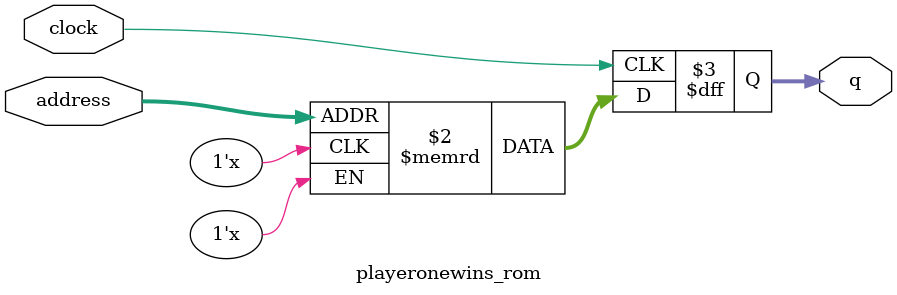
<source format=sv>
module playeronewins_rom (
	input logic clock,
	input logic [11:0] address,
	output logic [2:0] q
);

logic [2:0] memory [0:2087] /* synthesis ram_init_file = "./playeronewins/playeronewins.COE" */;

always_ff @ (posedge clock) begin
	q <= memory[address];
end

endmodule

</source>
○ ○ ○ ○ ○
> [Exercise prompt]:
Keeping the pictures out, print the entries above exactly as written.

> [Solution]:
<source format=sv>
module playeronewins_rom (
	input logic clock,
	input logic [11:0] address,
	output logic [2:0] q
);

logic [2:0] memory [0:2087] /* synthesis ram_init_file = "./playeronewins/playeronewins.COE" */;

always_ff @ (posedge clock) begin
	q <= memory[address];
end

endmodule

</source>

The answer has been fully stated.